_SELECTED EXTRACT:_
This evolution is especially relevant for decentralized and high‑volume environments such as community hospitals, retail clinics, and emerging‑market facilities, where advanced diagnostics have often been constrained by infrastructure, cost, or staffing. Ozelle’s system is designed to answer that challenge with maintenance‑free hardware, cartridge‑based workflows, and software that can be updated and refined as its AI models learn from a continuously expanding real‑world dataset.

Global Scale, Real‑World Validation

Behind the WHX Labs showcase lies a substantial installed base: more than 50,000 installations worldwide, generating over 50 million cell images every day and feeding a dataset that now exceeds 100 billion real‑world data points. This volume of data underpins Ozelle’s algorithm training, validation, and quality control, supporting a level of robustness that is increasingly demanded by both regulators and clinical users.

The company emphasizes an industry‑exclusive quality control framework that continuously monitors AI performance across installations, helping ensure that improvements are not only rapid but also reproducible and safe for deployment. For attendees exploring AI solutions, this combination of scale and systematic validation is a critical differentiator: it signals a shift from experimental AI add‑ons to mature, clinically integrated technology.

Voices From the Floor: Immersive Demos and Conversations

Throughout the four-day event, the Ozelle booth will be structured less like a static display and more like an open demonstration lab. Visitors will move between live test runs, interactive workbench sessions, and one-to-one discussions with product experts who will walk through different clinical scenarios—from infection triage in urgent care, to longitudinal diabetes management in primary care, to veterinary practice workflows.

Many conversations will center on how to implement AI + CBM without disrupting existing processes: how results feed into LIS/HIS systems, how staff training is handled, and how the platform can scale from a single instrument in a clinic to networked deployments across regions. For distributors and partners, the multi-functional, AI-driven design will also be seen as a way to differentiate portfolios in mature CBC markets and open new value-added services around data, connectivity, and remote support.

_SUPPLIED ENTRIES:_
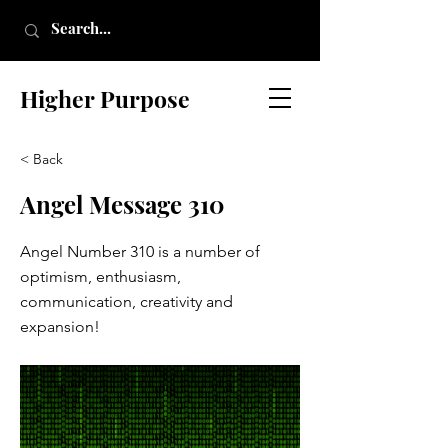
Higher Purpose
< Back
Angel Message 310
Angel Number 310 is a number of
optimism, enthusiasm,
communication, creativity and
expansion!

_TRY IT:_ In one to three sentences, explain why, according to the Ozelle excerpt, the combination of scale and systematic validation is a critical differentiator for attendees exploring AI solutions. The entries are separate material, unrelated to the Ozelle excerpt.

_EXPECTED ANSWER:_ The combination signals a shift from experimental AI add-ons to mature, clinically integrated technology. The scale comes from a dataset of more than 100 billion real-world data points. Its quality control framework continuously monitors AI performance so that improvements are reproducible and safe for deployment.